** START OF Page **
# Naive bayes algorithm

Naive Bayes classifiers are a collection of classification algorithms based on Bayes’ Theorem. It is not a single algorithm but a family of algorithms where all of them share a common principle, i.e. every pair of features being classified is independent of each other. One of the most simple and effective classification algorithms, the Naïve Bayes classifier aids in the rapid development of machine learning models with rapid prediction capabilities.

Naïve Bayes algorithm is used for classification problems. 
- It is highly used in text classification. In text classification tasks, data contains high dimension (as each word represent one feature in the data).
- It is used in spam filtering, sentiment detection, rating classification etc.

The advantage of using naïve Bayes is its speed. It is fast and making prediction is easy with high dimension of data.

## Import libraries

In [2]:
# Import necessary libraries
import numpy as np
import pandas as pd
import matplotlib.pyplot as plt

from sklearn import metrics 
from sklearn.metrics import *
from sklearn.preprocessing import StandardScaler, MinMaxScaler
from sklearn.model_selection import train_test_split

import warnings
warnings.filterwarnings('ignore')

## Types of Naive Bayes algorithms

### Gaussian Naive Bayes

Gaussian Naive Bayes is a type of Naive Bayes method where continuous attributes are considered and the data features follow a **Gaussian distribution** throughout the data.

#### Loading data

In [3]:
# Reading the data
iris_data = pd.read_csv('datasets/Iris.csv')

# Check the data
iris_data.head()

Unnamed: 0,Id,SepalLengthCm,SepalWidthCm,PetalLengthCm,PetalWidthCm,Species
0,1,5.1,3.5,1.4,0.2,Iris-setosa
1,2,4.9,3.0,1.4,0.2,Iris-setosa
2,3,4.7,3.2,1.3,0.2,Iris-setosa
3,4,4.6,3.1,1.5,0.2,Iris-setosa
4,5,5.0,3.6,1.4,0.2,Iris-setosa


#### Separating independent and dependent variables

In [4]:
# Separate features and target variable
x = iris_data.drop(['Id', 'Species'], axis = 1)
y = iris_data['Species']

print(x.shape, y.shape)

(150, 4) (150,)


#### Create training and testing sets

In [5]:
# Divide into train and test sets
train_x, test_x, train_y, test_y = train_test_split(x, y, test_size = 0.3, random_state = 56)

print(train_x.shape, train_y.shape)
print(test_x.shape, test_y.shape)

(105, 4) (105,)
(45, 4) (45,)


#### Build the gaussian naive bayes model

In [9]:
from sklearn.naive_bayes import GaussianNB

# Creating the NB instance
model = GaussianNB()
** END OF Page **
Problem 1: What advantage of using naive Bayes does the Naive Bayes page name?
Problem 2: From the Naive Bayes page, copy the part that begins with the words containing "- It is highly" and ends with "in the data).".
** START OF Dataset excerpts **
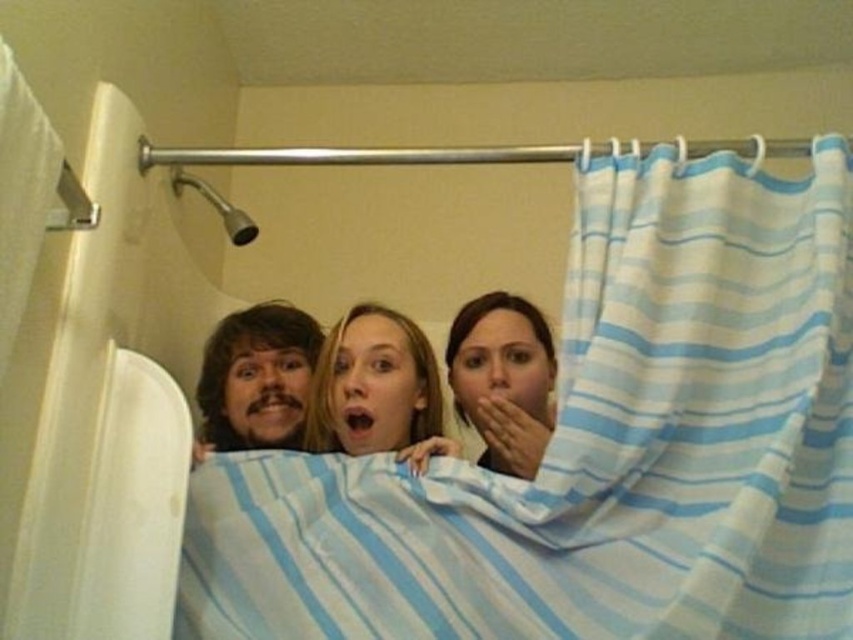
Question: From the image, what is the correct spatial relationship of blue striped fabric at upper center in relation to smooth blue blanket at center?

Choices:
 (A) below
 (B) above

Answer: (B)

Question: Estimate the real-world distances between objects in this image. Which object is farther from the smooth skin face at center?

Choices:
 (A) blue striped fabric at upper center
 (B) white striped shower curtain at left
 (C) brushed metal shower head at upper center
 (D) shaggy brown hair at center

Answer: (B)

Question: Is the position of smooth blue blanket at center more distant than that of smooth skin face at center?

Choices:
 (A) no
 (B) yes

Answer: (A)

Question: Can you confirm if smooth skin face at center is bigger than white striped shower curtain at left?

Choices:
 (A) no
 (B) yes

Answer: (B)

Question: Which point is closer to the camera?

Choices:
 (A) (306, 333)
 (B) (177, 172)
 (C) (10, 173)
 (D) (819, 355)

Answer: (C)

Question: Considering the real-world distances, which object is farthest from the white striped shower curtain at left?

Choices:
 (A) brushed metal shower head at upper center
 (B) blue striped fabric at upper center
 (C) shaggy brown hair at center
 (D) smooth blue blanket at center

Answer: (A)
** END OF Dataset excerpts **
Full output 1: Its speed.

Full output 2:
- It is highly used in text classification. In text classification tasks, data contains high dimension (as each word represent one feature in the data).